Summary
Illinois Tool Works Inc. (ITW) filed an 8-K on December 15, 2010, detailing significant updates to its executive compensation and incentive programs, effective primarily for 2011. The company's Board of Directors approved three key plans: the 2011 Executive Incentive Plan (Annual Plan), an amendment and restatement of the 2006 Stock Incentive Plan renamed the 2011 Long-Term Incentive Plan (Long-Term Plan), and the 2011 Change-in-Control Severance Compensation Policy (Severance Plan). These changes reflect a strategic adjustment in how ITW incentivizes its executives and provides security in the event of a change in control. The Annual Plan introduces new performance metrics and specific conditions for award forfeiture or acceleration, particularly around corporate changes. The Long-Term Plan updates vesting, option, and award terms, including a shift to a 'double trigger' for vesting upon a change of control under certain conditions. The Severance Plan aims to retain key executives by outlining specific compensation packages triggered by involuntary termination without cause or voluntary termination for good reason within a specified period following a corporate change, thereby aligning executive interests with those of shareholders during potential transition periods.
Key Highlights
- 1Introduction of the 2011 Executive Incentive Plan (Annual Plan) to replace the existing plan, with performance periods starting in calendar year 2012.

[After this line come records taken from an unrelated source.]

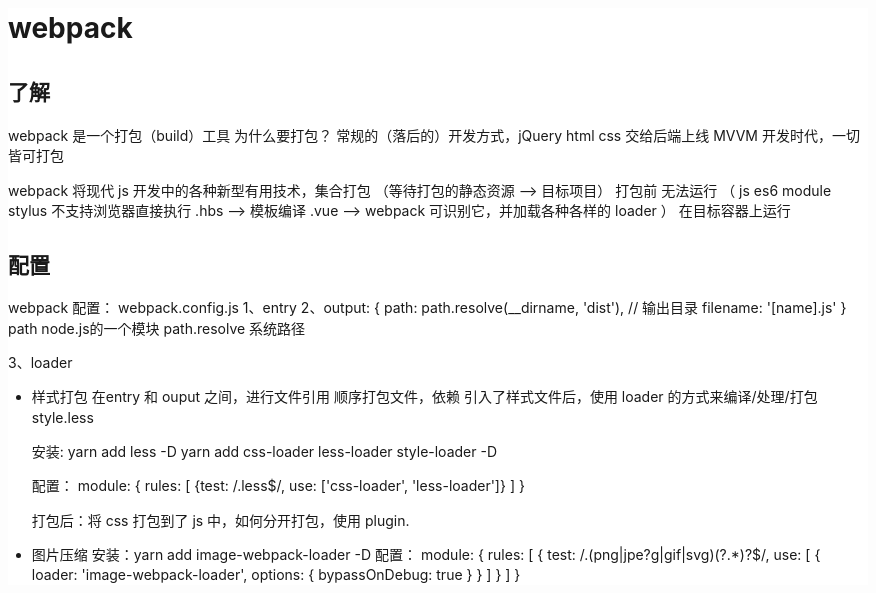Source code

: # webpack

## 了解
webpack 是一个打包（build）工具
为什么要打包？
    常规的（落后的）开发方式，jQuery html css 交给后端上线
    MVVM 开发时代，一切皆可打包

webpack 将现代 js 开发中的各种新型有用技术，集合打包  （等待打包的静态资源  -->  目标项目）
打包前 无法运行
 （ js es6 module stylus 不支持浏览器直接执行
  .hbs --> 模板编译
  .vue --> webpack 可识别它，并加载各种各样的 loader ） 在目标容器上运行

## 配置

webpack 配置： webpack.config.js
1、entry
2、output: {
    path: path.resolve(__dirname, 'dist'),   // 输出目录
    filename: '[name].js'
}
    path  node.js的一个模块
    path.resolve  系统路径

3、loader
- 样式打包
    在entry 和 ouput 之间，进行文件引用 顺序打包文件，依赖
    引入了样式文件后，使用 loader 的方式来编译/处理/打包 style.less

    安装:
    yarn add less -D
    yarn add css-loader less-loader style-loader -D

    配置：
    module: {
        rules: [
            {test: /\.less$/, use: ['css-loader', 'less-loader']}
        ]
    }

    打包后：将 css 打包到了 js 中，如何分开打包，使用 plugin.

- 图片压缩
    安装：yarn add image-webpack-loader -D
    配置：
    module: {
        rules: [
            {
                test: /\.(png|jpe?g|gif|svg)(\?.*)?$/,
                use: [
                    {
                        loader: 'image-webpack-loader',
                        options: { 
                            bypassOnDebug: true 
                        }
                    }
                ]
            }
        ]
    }
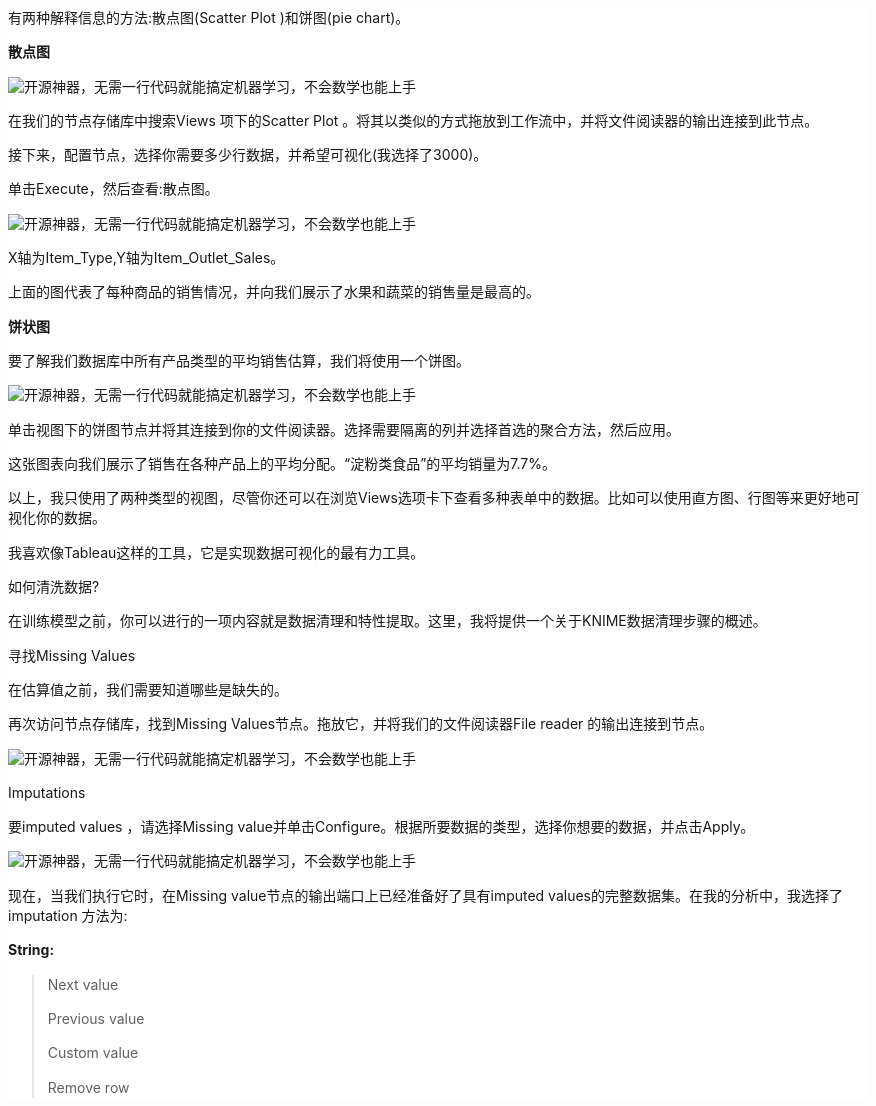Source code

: 有两种解释信息的方法:散点图(Scatter Plot )和饼图(pie chart)。

**散点图**

![开源神器，无需一行代码就能搞定机器学习，不会数学也能上手][YEQA-RNA7-Z3UF.jpg]

在我们的节点存储库中搜索Views 项下的Scatter Plot 。将其以类似的方式拖放到工作流中，并将文件阅读器的输出连接到此节点。

接下来，配置节点，选择你需要多少行数据，并希望可视化(我选择了3000)。

单击Execute，然后查看:散点图。

![开源神器，无需一行代码就能搞定机器学习，不会数学也能上手][YEMB-7RU3-QUB2.jpg]

X轴为Item\_Type,Y轴为Item\_Outlet\_Sales。

上面的图代表了每种商品的销售情况，并向我们展示了水果和蔬菜的销售量是最高的。

**饼状图**

要了解我们数据库中所有产品类型的平均销售估算，我们将使用一个饼图。

![开源神器，无需一行代码就能搞定机器学习，不会数学也能上手][FQVF-6BBU-ZYBJ.jpg]

单击视图下的饼图节点并将其连接到你的文件阅读器。选择需要隔离的列并选择首选的聚合方法，然后应用。

这张图表向我们展示了销售在各种产品上的平均分配。“淀粉类食品”的平均销量为7.7%。

以上，我只使用了两种类型的视图，尽管你还可以在浏览Views选项卡下查看多种表单中的数据。比如可以使用直方图、行图等来更好地可视化你的数据。

我喜欢像Tableau这样的工具，它是实现数据可视化的最有力工具。

如何清洗数据?

在训练模型之前，你可以进行的一项内容就是数据清理和特性提取。这里，我将提供一个关于KNIME数据清理步骤的概述。

寻找Missing Values

在估算值之前，我们需要知道哪些是缺失的。

再次访问节点存储库，找到Missing Values节点。拖放它，并将我们的文件阅读器File reader 的输出连接到节点。

![开源神器，无需一行代码就能搞定机器学习，不会数学也能上手][YFUU-FQNJ-BNYU.jpg]

Imputations

要imputed values ，请选择Missing value并单击Configure。根据所要数据的类型，选择你想要的数据，并点击Apply。

![开源神器，无需一行代码就能搞定机器学习，不会数学也能上手][RIYI-UEIY-NZBY.jpg]

现在，当我们执行它时，在Missing value节点的输出端口上已经准备好了具有imputed values的完整数据集。在我的分析中，我选择了imputation 方法为:

**String:**

> Next value
> 
> Previous value
> 
> Custom value
> 
> Remove row


[B2MQ-QJAJ-BFF2.jpg]: /pro/os/crawler/B2MQ-QJAJ-BFF2.jpg
[RRQB-22M3-EIQF.jpg]: /pro/os/crawler/RRQB-22M3-EIQF.jpg
[EZFQ-3IEZ-UJQM.jpg]: /pro/os/crawler/EZFQ-3IEZ-UJQM.jpg
[YJIJ-AAZI-YQNF.jpg]: /pro/os/crawler/YJIJ-AAZI-YQNF.jpg
[6Z63-QUNR-ZNYZ.jpg]: /pro/os/crawler/6Z63-QUNR-ZNYZ.jpg
[NUEE-QFZB-Z7B3.jpg]: /pro/os/crawler/NUEE-QFZB-Z7B3.jpg
[URQE-QEQI-QJAN.jpg]: /pro/os/crawler/URQE-QEQI-QJAN.jpg
[2IJR-ZRQR-7ZRM.jpg]: /pro/os/crawler/2IJR-ZRQR-7ZRM.jpg
[FMYQ-3AIQ-VA3Q.jpg]: /pro/os/crawler/FMYQ-3AIQ-VA3Q.jpg
[BQ2Q-ZU2E-J3AU.jpg]: /pro/os/crawler/BQ2Q-ZU2E-J3AU.jpg
[YEQA-RNA7-Z3UF.jpg]: /pro/os/crawler/YEQA-RNA7-Z3UF.jpg
[YEMB-7RU3-QUB2.jpg]: /pro/os/crawler/YEMB-7RU3-QUB2.jpg
[FQVF-6BBU-ZYBJ.jpg]: /pro/os/crawler/FQVF-6BBU-ZYBJ.jpg
[YFUU-FQNJ-BNYU.jpg]: /pro/os/crawler/YFUU-FQNJ-BNYU.jpg
[RIYI-UEIY-NZBY.jpg]: /pro/os/crawler/RIYI-UEIY-NZBY.jpg
[MRBR-EYQQ-FYAU.jpg]: /pro/os/crawler/MRBR-EYQQ-FYAU.jpg
[NA3I-I27J-2MAA.jpg]: /pro/os/crawler/NA3I-I27J-2MAA.jpg
[Z7JN-2YAB-NJY2.jpg]: /pro/os/crawler/Z7JN-2YAB-NJY2.jpg
[BEMM-ERZR-2I2Y.jpg]: /pro/os/crawler/BEMM-ERZR-2I2Y.jpg
[R7BU-IR7N-MQ3I.jpg]: /pro/os/crawler/R7BU-IR7N-MQ3I.jpg
[6V73-QRBZ-VNVJ.jpg]: /pro/os/crawler/6V73-QRBZ-VNVJ.jpg
[NEAA-AQBB-FUY3.jpg]: /pro/os/crawler/NEAA-AQBB-FUY3.jpg
[NNZI-VIRE-QB3I.jpg]: /pro/os/crawler/NNZI-VIRE-QB3I.jpg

- 2Amendment and restatement of the 2006 Stock Incentive Plan, renamed the 2011 Long-Term Incentive Plan, with updated provisions including a 'double trigger' vesting upon change in control for replaced awards.

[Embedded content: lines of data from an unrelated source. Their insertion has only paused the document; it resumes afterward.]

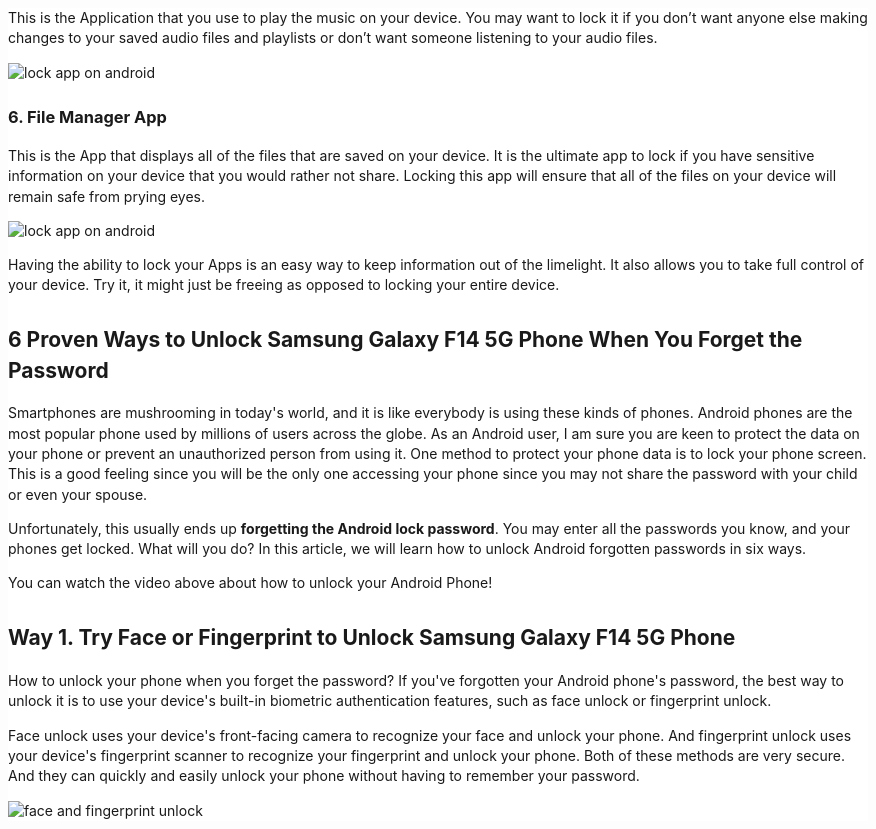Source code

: This is the Application that you use to play the music on your device. You may want to lock it if you don’t want anyone else making changes to your saved audio files and playlists or don’t want someone listening to your audio files.

![lock app on android](https://images.wondershare.com/drfone/others/android-lock-apps-12.jpg)

### 6\. File Manager App

This is the App that displays all of the files that are saved on your device. It is the ultimate app to lock if you have sensitive information on your device that you would rather not share. Locking this app will ensure that all of the files on your device will remain safe from prying eyes.

![lock app on android](https://images.wondershare.com/drfone/others/android-lock-apps-13.jpg)

Having the ability to lock your Apps is an easy way to keep information out of the limelight. It also allows you to take full control of your device. Try it, it might just be freeing as opposed to locking your entire device.



## 6 Proven Ways to Unlock Samsung Galaxy F14 5G Phone When You Forget the Password

Smartphones are mushrooming in today's world, and it is like everybody is using these kinds of phones. Android phones are the most popular phone used by millions of users across the globe. As an Android user, I am sure you are keen to protect the data on your phone or prevent an unauthorized person from using it. One method to protect your phone data is to lock your phone screen. This is a good feeling since you will be the only one accessing your phone since you may not share the password with your child or even your spouse.

Unfortunately, this usually ends up **forgetting the Android lock password**. You may enter all the passwords you know, and your phones get locked. What will you do? In this article, we will learn how to unlock Android forgotten passwords in six ways.

<iframe width="560" height="315" src="https://www.youtube.com/embed/WOBqlRz2IaY" frameborder="0" allow="accelerometer; autoplay; encrypted-media; gyroscope; picture-in-picture" allowfullscreen="allowfullscreen"></iframe>

You can watch the video above about how to unlock your Android Phone!

## Way 1. Try Face or Fingerprint to Unlock Samsung Galaxy F14 5G Phone

How to unlock your phone when you forget the password? If you've forgotten your Android phone's password, the best way to unlock it is to use your device's built-in biometric authentication features, such as face unlock or fingerprint unlock.

Face unlock uses your device's front-facing camera to recognize your face and unlock your phone. And fingerprint unlock uses your device's fingerprint scanner to recognize your fingerprint and unlock your phone. Both of these methods are very secure. And they can quickly and easily unlock your phone without having to remember your password.

![face and fingerprint unlock](https://images.wondershare.com/drfone/article/2023/01/how-to-unlock-android-phone-1.jpg)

- 3Establishment of the 2011 Change-in-Control Severance Compensation Policy (Severance Plan) to provide retention incentives for eligible executives.

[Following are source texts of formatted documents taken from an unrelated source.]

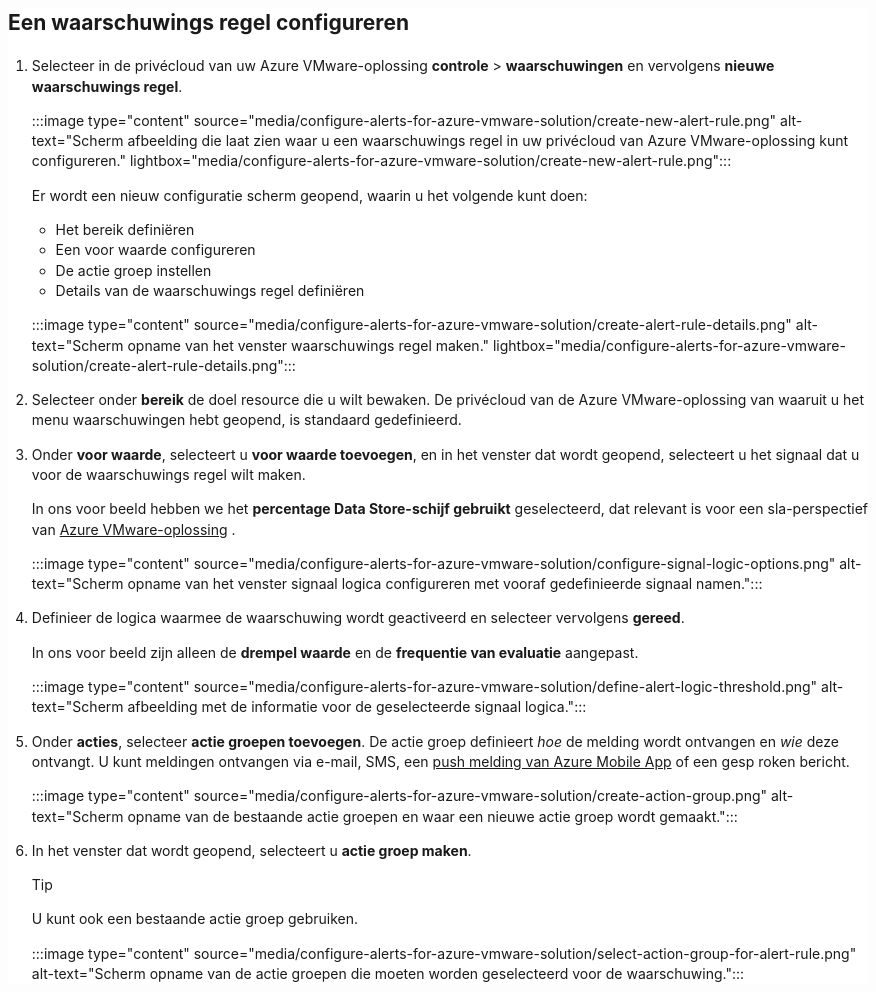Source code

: ## <a name="configure-an-alert-rule"></a>Een waarschuwings regel configureren
1. Selecteer in de privécloud van uw Azure VMware-oplossing **controle**  >  **waarschuwingen** en vervolgens **nieuwe waarschuwings regel**.
 
   :::image type="content" source="media/configure-alerts-for-azure-vmware-solution/create-new-alert-rule.png" alt-text="Scherm afbeelding die laat zien waar u een waarschuwings regel in uw privécloud van Azure VMware-oplossing kunt configureren." lightbox="media/configure-alerts-for-azure-vmware-solution/create-new-alert-rule.png":::

   Er wordt een nieuw configuratie scherm geopend, waarin u het volgende kunt doen:
   - Het bereik definiëren
   - Een voor waarde configureren
   - De actie groep instellen
   - Details van de waarschuwings regel definiëren
    
   :::image type="content" source="media/configure-alerts-for-azure-vmware-solution/create-alert-rule-details.png" alt-text="Scherm opname van het venster waarschuwings regel maken." lightbox="media/configure-alerts-for-azure-vmware-solution/create-alert-rule-details.png":::

1. Selecteer onder **bereik** de doel resource die u wilt bewaken. De privécloud van de Azure VMware-oplossing van waaruit u het menu waarschuwingen hebt geopend, is standaard gedefinieerd.

1. Onder **voor waarde**, selecteert u **voor waarde toevoegen**, en in het venster dat wordt geopend, selecteert u het signaal dat u voor de waarschuwings regel wilt maken. 

   In ons voor beeld hebben we het **percentage Data Store-schijf gebruikt** geselecteerd, dat relevant is voor een sla-perspectief van [Azure VMware-oplossing](https://aka.ms/avs/sla) . 

   :::image type="content" source="media/configure-alerts-for-azure-vmware-solution/configure-signal-logic-options.png" alt-text="Scherm opname van het venster signaal logica configureren met vooraf gedefinieerde signaal namen."::: 

1. Definieer de logica waarmee de waarschuwing wordt geactiveerd en selecteer vervolgens **gereed**. 

   In ons voor beeld zijn alleen de **drempel waarde** en de **frequentie van evaluatie** aangepast. 
   
   :::image type="content" source="media/configure-alerts-for-azure-vmware-solution/define-alert-logic-threshold.png" alt-text="Scherm afbeelding met de informatie voor de geselecteerde signaal logica."::: 

1. Onder **acties**, selecteer **actie groepen toevoegen**. De actie groep definieert *hoe* de melding wordt ontvangen en *wie* deze ontvangt.   U kunt meldingen ontvangen via e-mail, SMS, een [push melding van Azure Mobile App](https://azure.microsoft.com/features/azure-portal/mobile-app/) of een gesp roken bericht.
 
   :::image type="content" source="media/configure-alerts-for-azure-vmware-solution/create-action-group.png" alt-text="Scherm opname van de bestaande actie groepen en waar een nieuwe actie groep wordt gemaakt.":::

1. In het venster dat wordt geopend, selecteert u **actie groep maken**.

   >[!TIP]
   > U kunt ook een bestaande actie groep gebruiken.

   :::image type="content" source="media/configure-alerts-for-azure-vmware-solution/select-action-group-for-alert-rule.png" alt-text="Scherm opname van de actie groepen die moeten worden geselecteerd voor de waarschuwing.":::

- 4The Annual Plan specifies award forfeiture upon termination for reasons other than death, disability, or retirement, unless the Compensation Committee determines otherwise.
- 5Provisions within the Annual Plan and Severance Plan define 'Corporate Change' and outline scenarios for award acceleration or severance payments, including triggers related to stock ownership, asset sales, and board composition.
- 6The Long-Term Plan prohibits the purchase of underwater stock options and imposes a minimum three-year vesting period for restricted stock awards (one year for performance-based awards).
- 7The Severance Plan provides eligible executives with a multiple of base pay and average bonuses, plus prorated incentive awards, in the event of termination without cause or for good reason within two years post-Corporate Change, provided awards were continued or replaced.